Mouvement Ecologique:

Das Koalitionsabkommen aus Sicht nachhaltiger Entwicklung

Der Mouvement Ecologique beschäftigte sich mit dem neuen Koalitionsabkommen der Drei-Parteien-Regierung und veröffentlichte nun eine erste Einschätzung. Darin heißt es, daß es trotz einiger begrüßenswerter Punkte doch zentrale Punkte gebe, die nur mangelhaft angegangen würden.

Dringend sei etwa Handeln erforderlich, um die Erderwärmung auf 1,5 Grad zu beschränken, wenn verhindert werden soll, daß das Ökosy­stem kollabiert. So werde im Sonderbericht des Weltklimarates (IPPC) betont, es blieben nur noch 12 Jahre Zeit, um das Ruder herumzureißen.

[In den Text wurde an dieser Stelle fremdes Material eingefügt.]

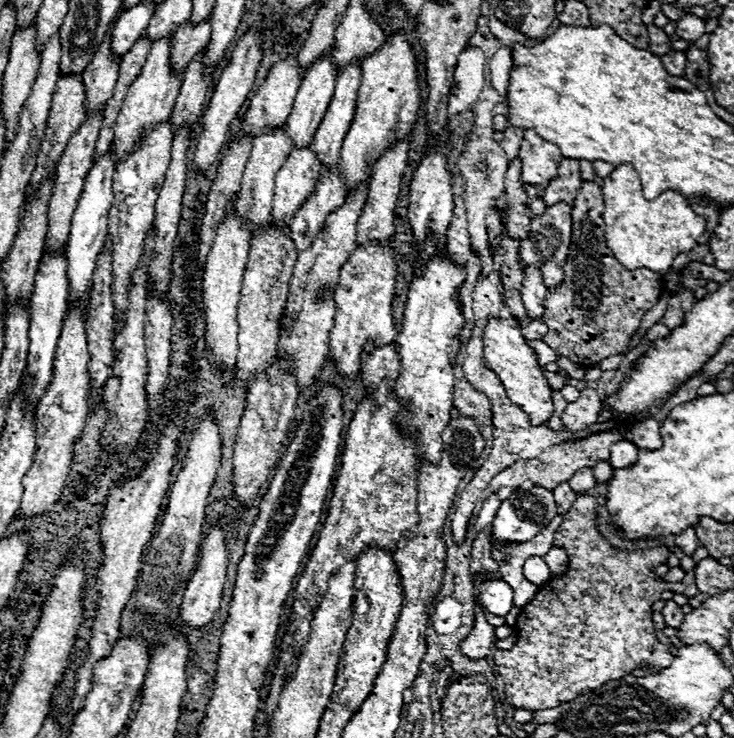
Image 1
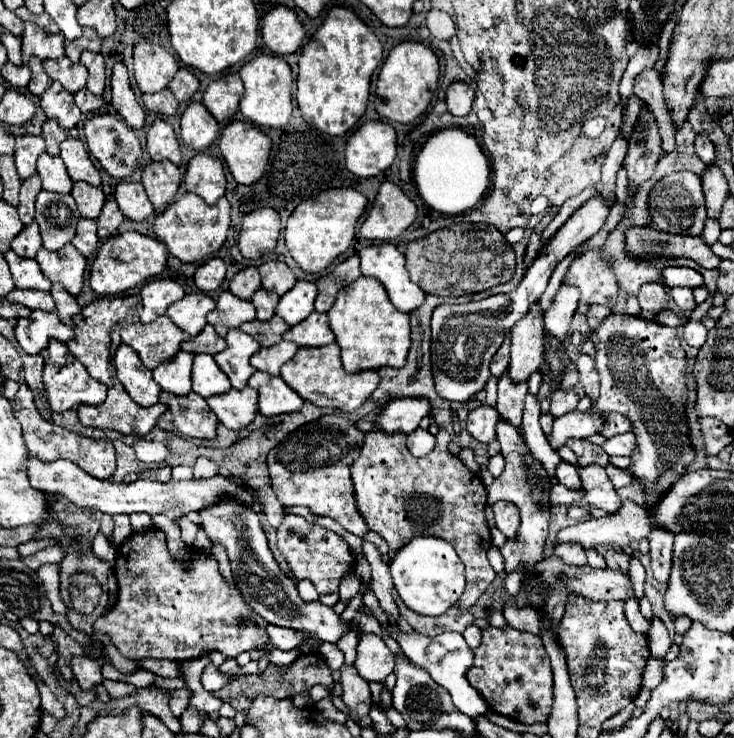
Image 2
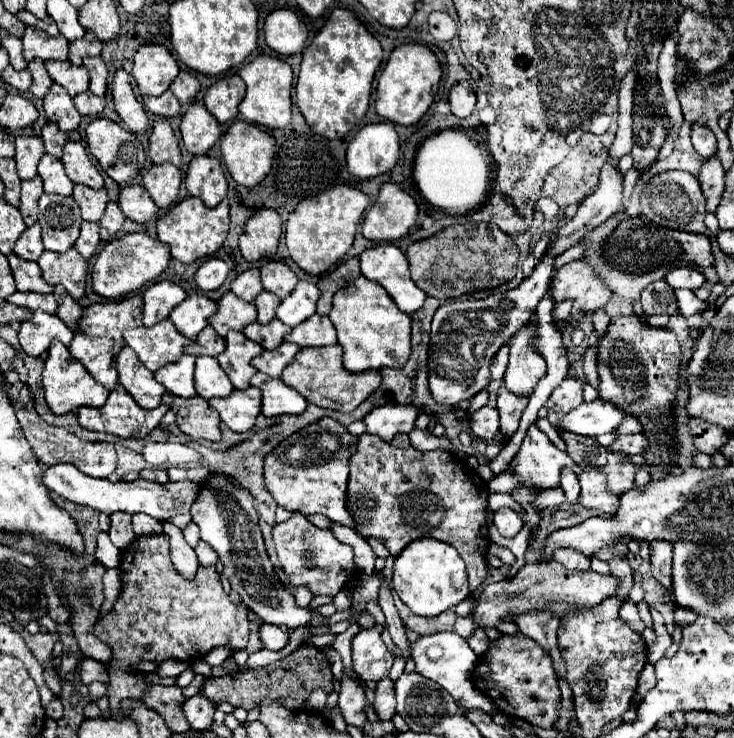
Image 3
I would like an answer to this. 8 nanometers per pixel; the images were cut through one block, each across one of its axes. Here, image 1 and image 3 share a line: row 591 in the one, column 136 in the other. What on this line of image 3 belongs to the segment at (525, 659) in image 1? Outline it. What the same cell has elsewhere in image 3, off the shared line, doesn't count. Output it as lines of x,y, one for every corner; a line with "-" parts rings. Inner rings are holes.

Einleitende Statements im Koalitionsabkommen seien in diesem Zusammenhang positiv zu werten, wie etwa: »Le Gouvernement relèvera les défis d’un développement économique dynamique allant de pair avec le respect des limites écologiques et de l’équité sociale.«

Dieses Bekenntnis finde sich danach aber leider nur begrenzt in den konkreten Ausführungen wieder. Begrüßen könne der Mouvement die in Aussicht gestellte Einführung eines »Nachhaltigkeitschecks« für Regierungsentscheidungen. Dieser wäre ein zentrales Instrument, um sicherzustellen, daß die nachhaltige Entwicklung stärker Eingang in aktuelle Politikentscheidungen finde. Es fehle jedoch an Zeitvorgaben für die Umsetzung.

Von großer Bedeutung sei auch das Klimaschutzgesetz. Doch fehle es im Abkommen leider an Kernaussagen, wie dieses gestaltet werden soll. Neben der lobenswerten Absicht die »Gouvernance« im Energie- und Klimaschutzbereich zu verbessern, wären verbindliche sektorielle Zielvorgaben zur Reduktion der Emissionen notwendig gewesen.
Begrüßenswert sei auch, daß institutionelle Reformen vorgesehen sind, wie etwa die Aufwertung der Abgeordnetenkammer, die Infragestellung des Doppelmandats sowie die Evaluierung des neuen Informationsgesetzes.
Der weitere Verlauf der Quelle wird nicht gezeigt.